Maar goed, de afgelopen 75 jaar is het wat rustiger. Nederland is nog steeds populair, maar men komt niet meer allemaal tegelijk. Het zijn nu steeds plukjes van dit en groepjes van dat. Dan weer een paar aspergestekers, dan weer een stel voetballers, soms een verdwaalde accordeonstudent of iemand die oude kranten verkoopt, maar ook bouwvakkers en dokters en verpleegkundigen. Die kan je trouwens steeds minder goed verstaan, vanwege die mondkapjes natuurlijk. Ja, nee, niet vanwege hun accent. Wat dat betreft spreken buitenlanders soms beter Nederlands dan de Nederlanders zelf. Ooit een Limburgs dorp bezocht, of een gehucht in Friesland? Dan weet je waar ik over spreek. Je ken ze helegaar nie verstoan! Iedere vierkante meter heeft hier zo zijn eigen dialect. Dat komt natuurlijk ook door al die verschillende volken die hier de hele geschiedenis door zijn geweest. Ja, die slordige Romeinen hebben heus niet alleen hun keukengerei "vergeten". Die waren al bij Bern toen iemand vroeg:
"Waar is Stefanus eigenlijk?"
"Stefanus? Die zou toch met jou meerijden?"
Stond Stefanus hier nog met zijn slippers in de klei, onnozel om zich heen te kijken.
"Jongens?"
Nou, en zo zijn er ook Spanjaarden, Noren en Fransen en dergelijke hier blijven hangen. Ja, en dan neem je er op den duur toch wat van mee. Luister maar hoe tegenwoordig Nederlandse rappers praten. Alsof ze oorspronkelijk in Arabirië zijn geboren. Ja, daar heerst blijkbaar een hele dwingende tongval.

Maar goed, in de meest recente geschiedenis is aan die invasieve drang toch een voorzichtig einde gekomen. Dankzij een onzichtbaar Coronaatje blijven de meeste mensen liever gewoon thuis, in de eigen omgeving. En dat is goed. Wees toch eens gewoon tevreden met wat je hebt. Niet alles wat je van ver haalt is lekker. Nee! Ananas en kiwi's, ja, die wel, maar quinoa? Had dat lekker in Zuid-Amerika gelaten! Wij hebben hier al ons eigen zaad en dat slik je ook niet voor je lol. Van de andere kant, misschien gaan we er toch wel beter van zingen, want op TV zie je het ene na het andere zangconcours. Desalniettemin, als je naar die programma's kijkt (of beter gezegd, luistert) is de kans op blijvende gehoorschade nog altijd best aanzienlijk. Dus ik twijfel sterk aan de werking van al dat zangzaad. Maar eerlijk is eerlijk, de aardappel komt oorspronkelijk ook uit Zuid-Amerika en daar ligt nu heel Zeeland mee vol. En wat dacht je van de vlotte Turkse tulp? Wij maken er nu goede sier mee. Ja toch? In heel Buitenland denken ze dat die tulpen van ons zijn. Net als molens en klompen, trouwens. Maar dat klopt niet. Molens, door waterkracht aangedreven, zijn van oorsprong een Italiaanse uitvinding en de eerste windmolens stonden in Zuid-Frankrijk. En klompen die vind je over de hele wereld, tot in Japan aan toe, dus daar is niks Hollands aan.
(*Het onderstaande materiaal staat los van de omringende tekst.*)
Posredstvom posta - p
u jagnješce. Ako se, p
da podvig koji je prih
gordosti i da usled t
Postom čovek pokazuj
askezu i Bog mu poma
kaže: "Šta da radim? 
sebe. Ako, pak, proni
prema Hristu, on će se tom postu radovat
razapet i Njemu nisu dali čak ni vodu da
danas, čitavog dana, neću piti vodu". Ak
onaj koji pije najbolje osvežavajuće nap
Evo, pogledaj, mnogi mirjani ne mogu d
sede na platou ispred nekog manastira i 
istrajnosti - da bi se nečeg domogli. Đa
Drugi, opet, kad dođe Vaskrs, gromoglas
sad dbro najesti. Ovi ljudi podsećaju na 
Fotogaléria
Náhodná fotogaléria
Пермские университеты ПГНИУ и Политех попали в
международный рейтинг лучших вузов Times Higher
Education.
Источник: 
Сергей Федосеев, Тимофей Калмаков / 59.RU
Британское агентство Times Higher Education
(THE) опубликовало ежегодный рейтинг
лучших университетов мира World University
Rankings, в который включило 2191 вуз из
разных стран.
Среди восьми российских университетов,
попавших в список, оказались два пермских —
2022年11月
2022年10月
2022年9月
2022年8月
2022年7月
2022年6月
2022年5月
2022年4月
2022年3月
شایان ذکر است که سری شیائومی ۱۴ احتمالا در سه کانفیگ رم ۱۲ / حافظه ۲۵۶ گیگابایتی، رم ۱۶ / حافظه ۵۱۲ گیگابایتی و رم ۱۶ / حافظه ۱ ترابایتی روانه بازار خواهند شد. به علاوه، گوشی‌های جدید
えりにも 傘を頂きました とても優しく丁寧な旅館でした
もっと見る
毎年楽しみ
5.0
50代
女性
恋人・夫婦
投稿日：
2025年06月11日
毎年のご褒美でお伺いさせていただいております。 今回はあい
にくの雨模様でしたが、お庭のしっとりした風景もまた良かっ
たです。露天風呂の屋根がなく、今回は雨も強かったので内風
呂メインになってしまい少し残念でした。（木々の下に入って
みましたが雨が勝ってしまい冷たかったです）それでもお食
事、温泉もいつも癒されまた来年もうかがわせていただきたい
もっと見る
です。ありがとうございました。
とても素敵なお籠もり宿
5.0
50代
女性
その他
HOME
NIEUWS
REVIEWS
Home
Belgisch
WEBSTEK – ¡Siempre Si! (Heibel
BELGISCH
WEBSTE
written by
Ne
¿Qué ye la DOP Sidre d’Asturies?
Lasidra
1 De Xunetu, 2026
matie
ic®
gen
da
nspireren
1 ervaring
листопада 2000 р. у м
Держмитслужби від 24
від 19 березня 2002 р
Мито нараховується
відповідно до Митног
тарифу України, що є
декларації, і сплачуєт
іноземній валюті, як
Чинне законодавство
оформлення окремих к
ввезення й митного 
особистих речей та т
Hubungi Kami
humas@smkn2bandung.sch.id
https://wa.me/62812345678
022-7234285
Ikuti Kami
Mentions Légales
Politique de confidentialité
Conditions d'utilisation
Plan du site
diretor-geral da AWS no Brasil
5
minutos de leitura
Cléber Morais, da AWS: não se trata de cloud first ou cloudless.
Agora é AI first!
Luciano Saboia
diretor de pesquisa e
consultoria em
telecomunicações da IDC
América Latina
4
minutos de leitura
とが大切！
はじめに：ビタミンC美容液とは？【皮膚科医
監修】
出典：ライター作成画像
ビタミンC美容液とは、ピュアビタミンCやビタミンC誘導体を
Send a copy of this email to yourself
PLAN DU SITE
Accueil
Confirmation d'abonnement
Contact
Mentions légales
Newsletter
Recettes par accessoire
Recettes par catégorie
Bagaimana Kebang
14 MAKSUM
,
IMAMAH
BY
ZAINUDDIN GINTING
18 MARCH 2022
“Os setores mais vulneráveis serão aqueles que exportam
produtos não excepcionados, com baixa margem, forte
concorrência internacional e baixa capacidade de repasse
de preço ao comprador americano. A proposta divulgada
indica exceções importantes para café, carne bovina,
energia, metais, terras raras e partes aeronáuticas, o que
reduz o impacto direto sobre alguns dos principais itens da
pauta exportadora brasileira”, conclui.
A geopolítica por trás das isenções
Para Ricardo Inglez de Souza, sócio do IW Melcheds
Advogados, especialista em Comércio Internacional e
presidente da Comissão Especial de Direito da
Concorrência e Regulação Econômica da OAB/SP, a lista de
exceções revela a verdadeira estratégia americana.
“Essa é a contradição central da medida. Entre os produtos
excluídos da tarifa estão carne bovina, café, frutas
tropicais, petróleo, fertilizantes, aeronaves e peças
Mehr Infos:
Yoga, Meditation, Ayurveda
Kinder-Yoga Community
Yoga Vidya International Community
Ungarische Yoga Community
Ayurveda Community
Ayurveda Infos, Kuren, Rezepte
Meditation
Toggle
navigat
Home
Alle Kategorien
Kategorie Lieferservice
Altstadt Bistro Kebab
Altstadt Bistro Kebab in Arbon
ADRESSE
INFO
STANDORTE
Maar goed, zo zie je hoe belangrijk goede kennis van je eigen geschiedenis is. Dan weet je tenminste hoe het zit en hoef je je niks te laten wijs maken. De geschiedenis is immers niet meer te veranderen. Dat zijn feiten. Hoewel, die helmen van de Vikingen, met die hoorns erop, die hebben waarschijnlijk nooit in het echt bestaan. Da's een verzinsel van een paar argelozen. Die vonden een Vikinghelm met twee hoorns erbij, en omdat ze niet wisten wat ze ermee moesten, hebben ze die maar op die helm geplakt. Het waren echter drinkbekers die met de overledene mee werden begraven, zodat ie onderweg naar het Walhalla nog wat te drinken kon nemen. Sympathiek! Maar het Walhalla en de Hemel bestaan al lang niet meer. Daarom worden wij nu stevig tussen zes planken opgeborgen. Liefst ná overlijden. Daar kom je dus echt niet meer uit! En voor de zekerheid, zijn we onze doden ook steeds vaker gaan verbranden. Ja, niet dat ze gaan lopen dwalen, op zoek naar iets dat er niet meer is. Daar zijn genoeg Hollywood documentaires over gemaakt en die lopen allemaal slecht af.
De Germanen, de Duitsers van vroeger, die droegen wel helmen met hoorns. Maar dat was vele eeuwen eerder al. Die plakten toen echt van alles op hun helmen. Ja, zelfs hele hertengeweien! Alles om indruk te maken op de ander. In de kern zijn onze oosterburen dus eigenlijk nooit veranderd.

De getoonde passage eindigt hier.